Domains: chivalric courage, mount-bond, the rite at first bonding; current cohort; Foxborne patron of the moment the fox chooses the knight.

Type
Daemon

Domains: Chivalric courage, the bond with the mount, the bonding-rite the fox and the knight perform once and never repeat.

Era of ascension: Great Expansion (~1,500 BSD). Cohort: current. The Bell-Witness rose late in the Expansion with the Foxborne gnome enclaves' formalization of the fox-knight tradition — when the practice of pairing gnome riders with the chosen foxes of the litter became a codified order rather than a household custom.

Worshipped by: Foxborne fox-knights, the litter-keepers (the gnome elders trained to recognize which fox-kits of a litter are showing the temperament that will allow them to choose a knight), the bell-smiths who forge the small collar-bells the foxes wear before the bonding and the rider-bells the riders carry after. Foxborne does not share the Bell-Witness with other gnome enclaves; the fox-knight tradition is geographically tight to Foxborne. (The worships edge is authored downstream on the worshipper, not here.)

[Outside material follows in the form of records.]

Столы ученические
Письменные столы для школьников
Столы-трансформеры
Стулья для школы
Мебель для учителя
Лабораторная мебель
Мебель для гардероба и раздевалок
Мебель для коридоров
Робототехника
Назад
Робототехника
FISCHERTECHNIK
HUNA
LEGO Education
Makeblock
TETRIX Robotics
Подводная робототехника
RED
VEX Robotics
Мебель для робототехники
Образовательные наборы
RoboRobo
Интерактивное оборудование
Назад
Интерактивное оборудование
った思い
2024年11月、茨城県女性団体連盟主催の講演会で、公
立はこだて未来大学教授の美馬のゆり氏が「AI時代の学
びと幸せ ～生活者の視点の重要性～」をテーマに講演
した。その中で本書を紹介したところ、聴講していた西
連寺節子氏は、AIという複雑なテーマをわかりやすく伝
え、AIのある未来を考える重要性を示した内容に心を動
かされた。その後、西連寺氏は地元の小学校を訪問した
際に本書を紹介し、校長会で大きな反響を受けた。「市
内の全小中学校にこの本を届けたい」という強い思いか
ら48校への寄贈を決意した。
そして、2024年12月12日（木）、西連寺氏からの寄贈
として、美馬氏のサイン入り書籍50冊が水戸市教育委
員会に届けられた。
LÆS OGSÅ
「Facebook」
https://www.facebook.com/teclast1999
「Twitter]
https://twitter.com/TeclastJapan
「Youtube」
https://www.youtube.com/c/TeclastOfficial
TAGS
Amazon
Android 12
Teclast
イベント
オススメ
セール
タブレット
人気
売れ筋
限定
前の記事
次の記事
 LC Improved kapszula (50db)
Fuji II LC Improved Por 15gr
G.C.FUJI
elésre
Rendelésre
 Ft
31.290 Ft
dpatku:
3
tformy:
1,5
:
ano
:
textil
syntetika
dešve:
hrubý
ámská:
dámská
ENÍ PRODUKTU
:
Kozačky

The Bell-Witness presides over the bonding-rite, and the bonding-rite is the one rite no fox-knight performs more than once. A candidate knight, having been brought up through the Foxborne training and shown to be ready, stands in the village courtyard at the appointed hour with the year's bondable foxes in a loose half-circle around them. The foxes choose. The knight is forbidden by Foxborne doctrine to approach, to speak, to gesture; the choice must be the fox's. A fox who has chosen will come forward and present themselves at the knight's hand, and if the knight is the right knight the fox will dip their head and let the knight take the collar-bell from their neck. The knight then ties the bell to a leather cord and wears it around their own wrist for the rest of the knight's life. The exchange is the bond's formation. The Bell-Witness is the witness who makes the exchange binding.

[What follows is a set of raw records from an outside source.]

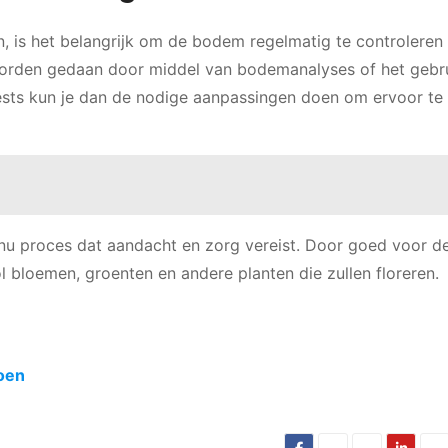
, is het belangrijk om de bodem regelmatig te controleren
worden gedaan door middel van bodemanalyses of het gebr
 tests kun je dan de nodige aanpassingen doen om ervoor te
inu proces dat aandacht en zorg vereist. Door goed voor 
ol bloemen, groenten en andere planten die zullen floreren.
zoen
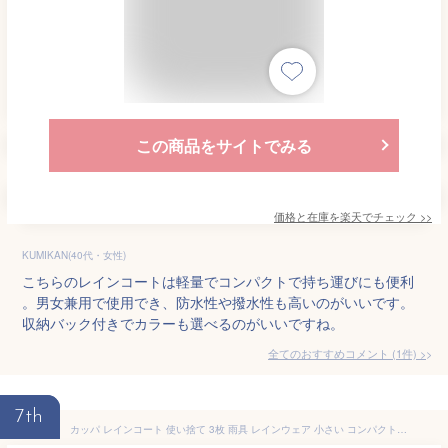
この商品をサイトでみる
価格と在庫を
楽天
でチェック
>>
KUMIKAN(40代・女性)
こちらのレインコートは軽量でコンパクトで持ち運びにも便利
。男女兼用で使用でき、防水性や撥水性も高いのがいいです。
収納バック付きでカラーも選べるのがいいですね。
全てのおすすめコメント
(
1
件)
>
7th
カッパ レインコート 使い捨て 3枚 雨具 レインウェア 小さい コンパクト 雨合羽 かっぱ ロング 大人 送料無料 ネコポス 使い捨てカッパ アメポン フード付 携帯用 ポケットサイズ お花見 ブルー イエロー 旅行 アウトドア 自転車 通学 コンサート フェス スポーツ観戦 防災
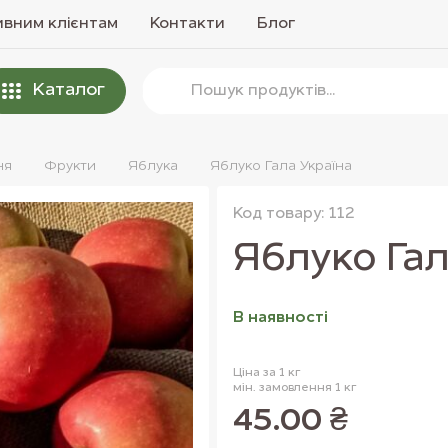
вним клієнтам
Контакти
Блог
Каталог
ня
Фрукти
Яблука
Яблуко Гала Україна
Код товару: 112
Яблуко Гал
В наявностi
Ціна за 1 кг
мін. замовлення 1 кг
45.00 ₴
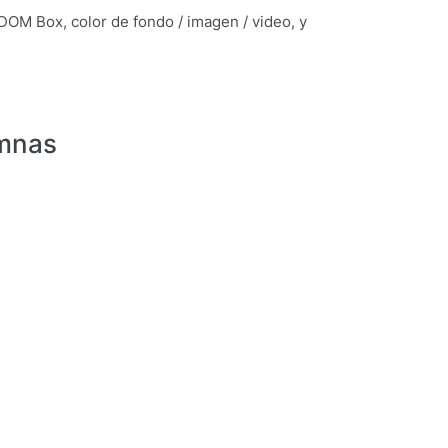
DOM Box, color de fondo / imagen / video, y
umnas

A fox may also refuse. A fox who is brought to the courtyard and who chooses to lie down and turn their head away has refused all the year's candidate knights; the candidates who were not chosen have not been failed, but the fox is held to be expressing the daemon's judgment on the cohort, and the village does not press the choice. A candidate who has been refused by three years' foxes is sometimes counseled to consider another vocation; sometimes the candidate is correct and the fourth year's foxes choose them. The Foxborne keep the count and read the cohort-rolls at the year-turning. The Bell-Witness's role is the witnessing. The village's elders, the bell-smiths, and the candidate's family are also present, but the daemon's witness is the one that makes the choice doctrinally binding rather than merely customary.

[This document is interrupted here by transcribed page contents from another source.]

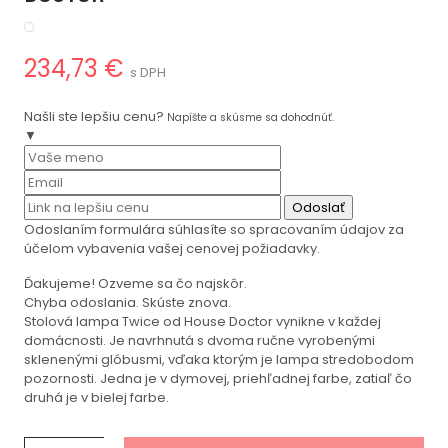
234,73 €
s DPH
Našli ste lepšiu cenu?
Napíšte a skúsme sa dohodnúť.
▼
Odoslať
Odoslaním formulára súhlasíte so spracovaním údajov za
účelom vybavenia vašej cenovej požiadavky.
Ďakujeme! Ozveme sa čo najskôr.
Chyba odoslania. Skúste znova.
Stolová lampa Twice od House Doctor vynikne v každej
domácnosti. Je navrhnutá s dvoma ručne vyrobenými
sklenenými glóbusmi, vďaka ktorým je lampa stredobodom
pozornosti. Jedna je v dymovej, priehľadnej farbe, zatiaľ čo
druhá je v bielej farbe.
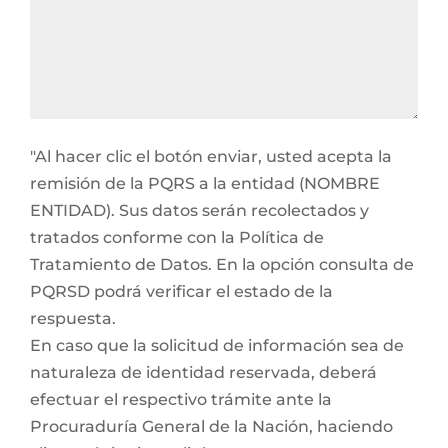
"Al hacer clic el botón enviar, usted acepta la
remisión de la PQRS a la entidad (NOMBRE
ENTIDAD). Sus datos serán recolectados y
tratados conforme con la Política de
Tratamiento de Datos. En la opción consulta de
PQRSD podrá verificar el estado de la
respuesta.
En caso que la solicitud de información sea de
naturaleza de identidad reservada, deberá
efectuar el respectivo trámite ante la
Procuraduría General de la Nación, haciendo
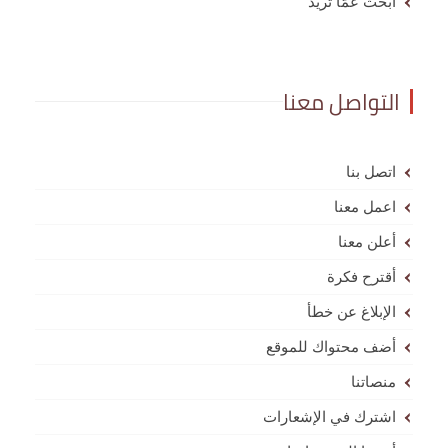
ابحث عمّا تريد
التواصل معنا
اتصل بنا
اعمل معنا
أعلن معنا
أقترح فكرة
الإبلاغ عن خطأ
أضف محتواك للموقع
منصاتنا
اشترك في الإشعارات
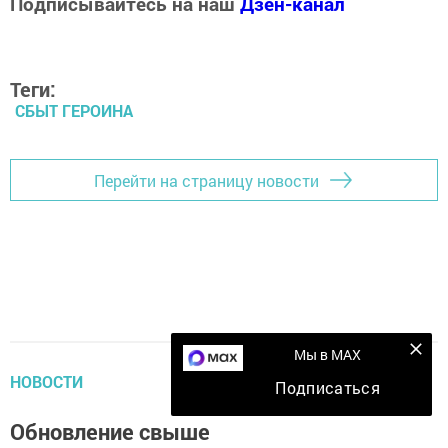
Подписывайтесь на наш
Дзен-канал
Теги:
СБЫТ ГЕРОИНА
Перейти на страницу новости
Мы в MAX
НОВОСТИ
Подписаться
Обновление свыше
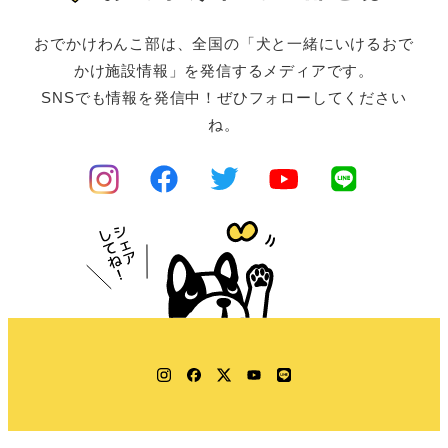
おでかけわんこ部は、全国の「犬と一緒にいけるおで
かけ施設情報」を発信するメディアです。
SNSでも情報を発信中！ぜひフォローしてください
ね。
Instagram
Facebook
Twitter
YouTube
LINE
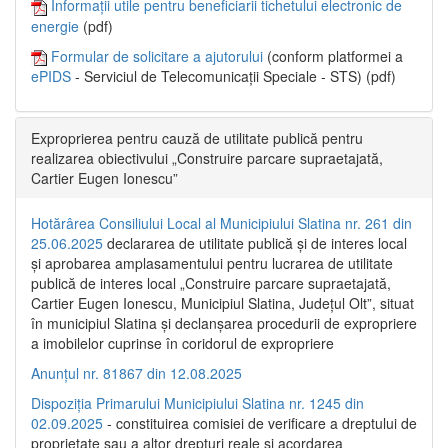
Informații utile pentru beneficiarii tichetului electronic de
energie
(pdf)
Formular de solicitare a ajutorului
(conform platformei a
ePIDS
- Serviciul de Telecomunicații Speciale - STS) (pdf)
Exproprierea pentru cauză de utilitate publică pentru
realizarea obiectivului „Construire parcare supraetajată,
Cartier Eugen Ionescu”
Hotărârea Consiliului Local al Municipiului Slatina nr. 261 din
25.06.2025
declararea de utilitate publică și de interes local
și aprobarea amplasamentului pentru lucrarea de utilitate
publică de interes local „Construire parcare supraetajată,
Cartier Eugen Ionescu, Municipiul Slatina, Județul Olt”, situat
în municipiul Slatina și declanșarea procedurii de expropriere
a imobilelor cuprinse în coridorul de expropriere
Anunțul nr. 81867 din 12.08.2025
Dispoziția Primarului Municipiului Slatina nr. 1245 din
02.09.2025
- constituirea comisiei de verificare a dreptului de
proprietate sau a altor drepturi reale și acordarea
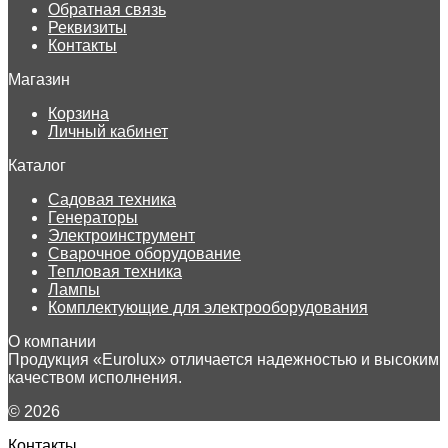
Обратная связь
Реквизиты
Контакты
Магазин
Корзина
Личный кабинет
Каталог
Садовая техника
Генераторы
Электроинструмент
Сварочное оборудование
Тепловая техника
Лампы
Комплектующие для электрооборудования
О компании
Продукция «Eurolux» отличается надежностью и высоким
качеством исполнения.
© 2026
Контакты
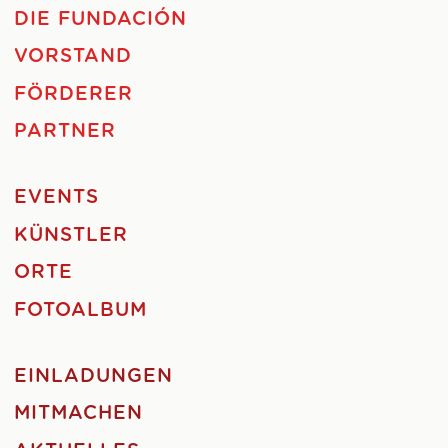
DIE FUNDACIÓN
VORSTAND
FÖRDERER
PARTNER
EVENTS
KÜNSTLER
ORTE
FOTOALBUM
EINLADUNGEN
MITMACHEN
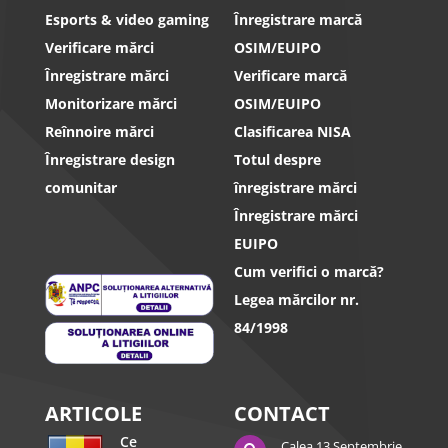
Esports & video gaming
Înregistrare marcă
Verificare mărci
OSIM/EUIPO
Înregistrare mărci
Verificare marcă
Monitorizare mărci
OSIM/EUIPO
Reînnoire mărci
Clasificarea NISA
Înregistrare design
Totul despre
comunitar
înregistrare mărci
Înregistrare mărci
EUIPO
Cum verifici o marcă?
Legea mărcilor nr.
84/1998
ARTICOLE
CONTACT
Ce
Calea 13 Septembrie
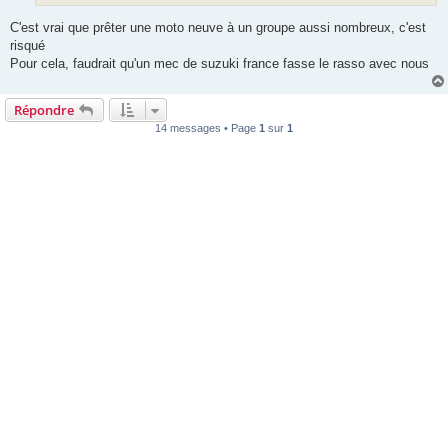
C'est vrai que prêter une moto neuve à un groupe aussi nombreux, c'est
risqué
Pour cela, faudrait qu'un mec de suzuki france fasse le rasso avec nous
Répondre
14 messages • Page
1
sur
1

Where Drashweir presides over the rider's grief at the death of the mount, the seven-cut rite Inavolin griffin-riders perform over their fallen griffins, the Bell-Witness presides over the bond's formation, the moment before any grief is possible. The two daemons are companions in domain and opposites in posture. A Foxborne knight does not pray to Drashweir; the fox-bond is held by the Foxborne to be different in kind from the griffin-bond, scaled to the courtesy between equals rather than the courtesy between warbands. The lore-handle Foxborne fox-knights carry is: "the fox bows first; the knight bows lower". The doctrinal corollary is that a knight who has not learned to bow lower than the fox has not earned the bond and will not be chosen the following year.